Files
skill-lib/BROWSER_SKILL_AUTHORING.md
木炎 51913555ad feat: add initial skill authoring workspace
Co-Authored-By: Claude Sonnet 4.6 <noreply@anthropic.com>
2026-04-02 18:34:56 +08:00

153 lines
4.9 KiB
Markdown

# Browser Skill Authoring
This note captures the browser-skill authoring rules proven during the live
Zhihu hotlist export debugging on 2026-03-30.
## Why This Exists
The live browser run proved that a skill can be selected correctly, the
runtime can call the right browser-script tool, and the task can still fail if
the skill package does not encode enough deterministic extraction logic.
The concrete failure pattern was:
1. `zhihu-hotlist.extract_hotlist` was called correctly.
2. The packaged script relied on stale DOM classes and returned no rows.
3. The runtime fell back to generic `getText` probing.
4. The user saw selector thrashing instead of a stable extraction path.
This document exists to prevent the same failure pattern in future browser
skills.
## Authoring Rules
### 1. Use a packaged script for structured browser tasks
If the task's primary deliverable is structured data such as rows, fields, or a
stable artifact, the skill should expose a deterministic `browser_script` tool.
Do not rely on prose-only instructions for repeated structured extraction.
### 2. Keep a strict extraction ladder inside the script
For browser extraction skills, the script should try data sources in this order:
1. stable structured page state when available
2. generalized DOM candidates that are broader than one historical classname
3. controlled page-text parsing as the last deterministic fallback
Do not jump straight from one brittle selector family to generic browser
probing.
### 3. Treat generic `getText` probing as a fallback of last resort
The packaged script is the primary deterministic path.
If the script fails, it should fail for a specific reason:
- blocked/login/captcha page
- unsupported page shape
- artifact incomplete
Generic browser wandering should begin only after the packaged script has
exhausted its own deterministic fallbacks.
### 4. Encode blocked-page semantics explicitly
A browser skill must distinguish:
- "the expected data is not present"
- "the page is blocked by login, captcha, or anti-bot state"
When the page is blocked, fail with an explicit message. Do not silently report
"no rows" if the real issue is that the page is not usable.

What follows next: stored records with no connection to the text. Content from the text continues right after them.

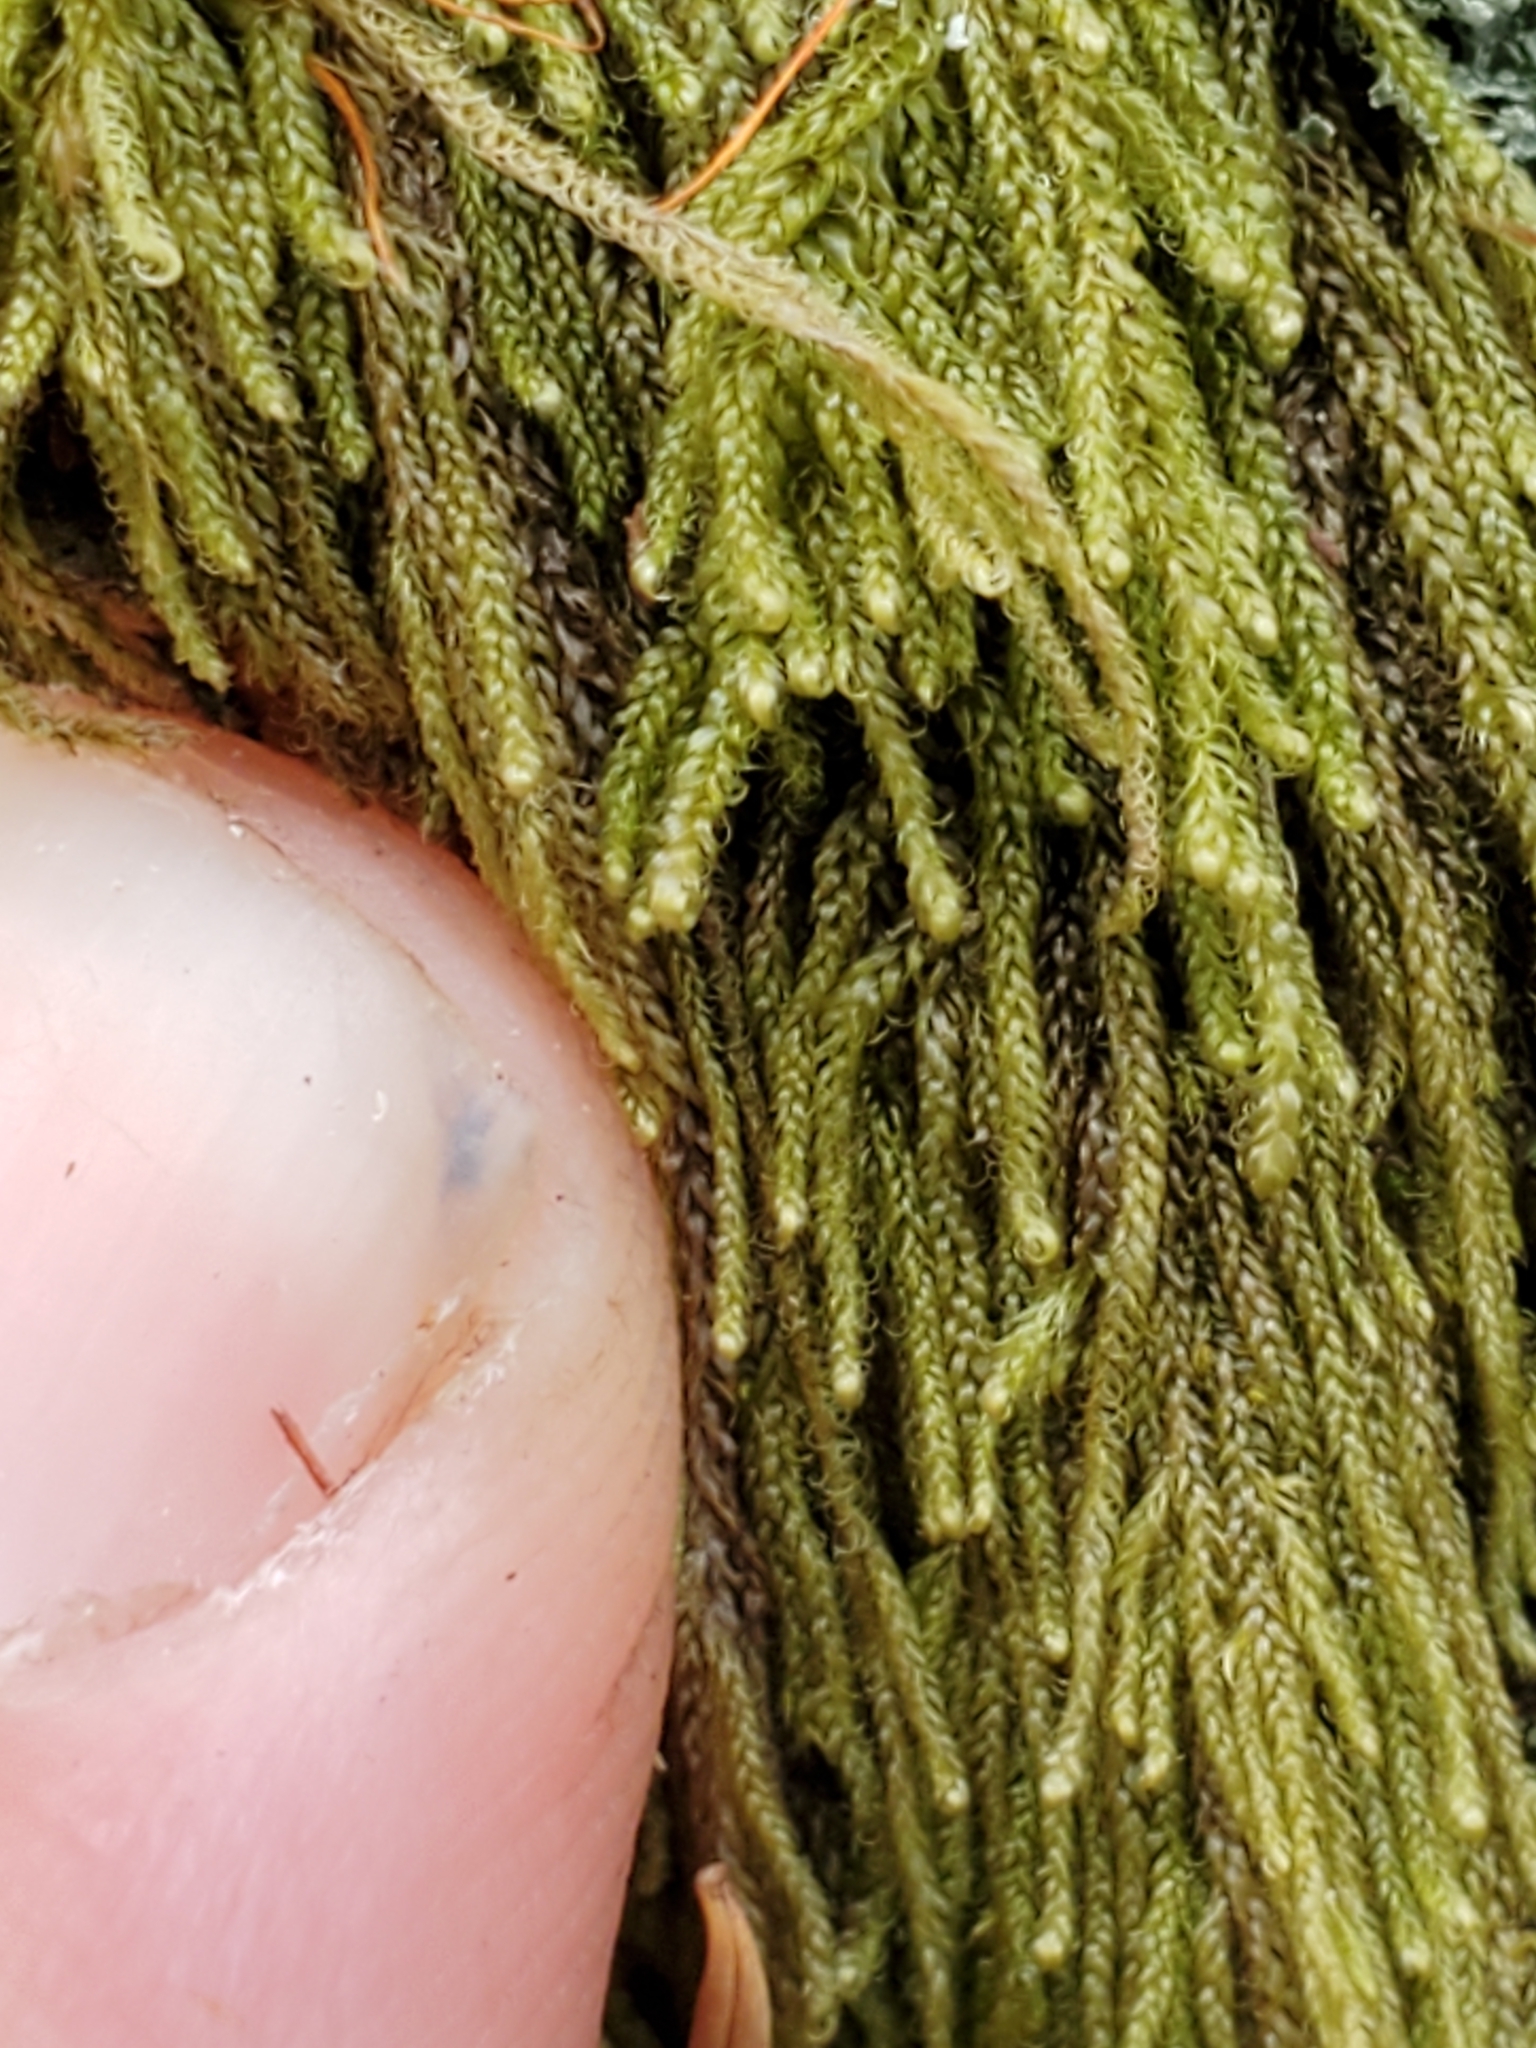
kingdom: Plantae
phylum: Bryophyta
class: Bryopsida
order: Hypnales
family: Pylaisiadelphaceae
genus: Trochophyllohypnum
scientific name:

### 5. Make the structured artifact the primary contract
Upstream collection skills should return the structured artifact as soon as it
is stable.
For example, the Zhihu hotlist flow should produce:
```json
{
"source": "https://www.zhihu.com/hot",
"sheet_name": "知乎热榜",
"columns": ["rank", "title", "heat"],
"rows": [[1, "标题", "344万"]]
}
```
Downstream skills such as Office export or screen rendering should consume that
artifact. They should not recollect source data.
### 6. Stop exploratory browser work after the artifact is stable
Once the primary artifact is complete:
- stop selector exploration
- stop unrelated browser wandering
- hand the artifact to the downstream skill or tool
Do not continue reading random page text after the final rows are already
captured.
### 7. Keep skill boundaries narrow and explicit
Separate the responsibilities:
- navigation skill: reach the destination and verify arrival
- collection skill: extract structured data
- export skill: render `.xlsx`
- presentation skill: render `.html` and `presentation`
Do not mix recollection, export, and presentation logic into one downstream
skill.
### 8. Encode host constraints in every browser skill
Browser skills should restate the SuperRPA host contract:
- use `superrpa_browser` semantics inside the browser host
- `expected_domain` is a bare hostname only
- selectors must be valid CSS selectors
- prefer direct routes before brittle click chains
These rules are not "obvious context". They belong in the skill.
### 9. Verify browser skills at multiple layers
A browser skill is not complete without verification at more than one layer:
1. script-level test for the packaged browser script
2. skill-library validation for package structure
3. runtime integration test proving the skill is actually called
4. live acceptance when a real browser session is available
The 2026-03-30 fix only became trustworthy after all four were aligned.
### 10. Keep logs versioned and skill names explicit
Live debugging is much faster when the runtime logs include:
- runtime version
- protocol version
- loaded skill names with versions
- explicit `call skill.tool` messages
Skill packages should be written assuming those logs are part of the
operability contract.
## Update Checklist
When editing a browser skill, check all of the following:
- Does the skill define a deterministic primary path?
- Does it state when generic probing is allowed?
- Does it distinguish blocked pages from missing data?
- Does it define the primary structured artifact clearly?
- Does it stop downstream skills from recollecting data?
- Does it include verification expectations, not only workflow prose?
If any answer is "no", the skill is still under-specified.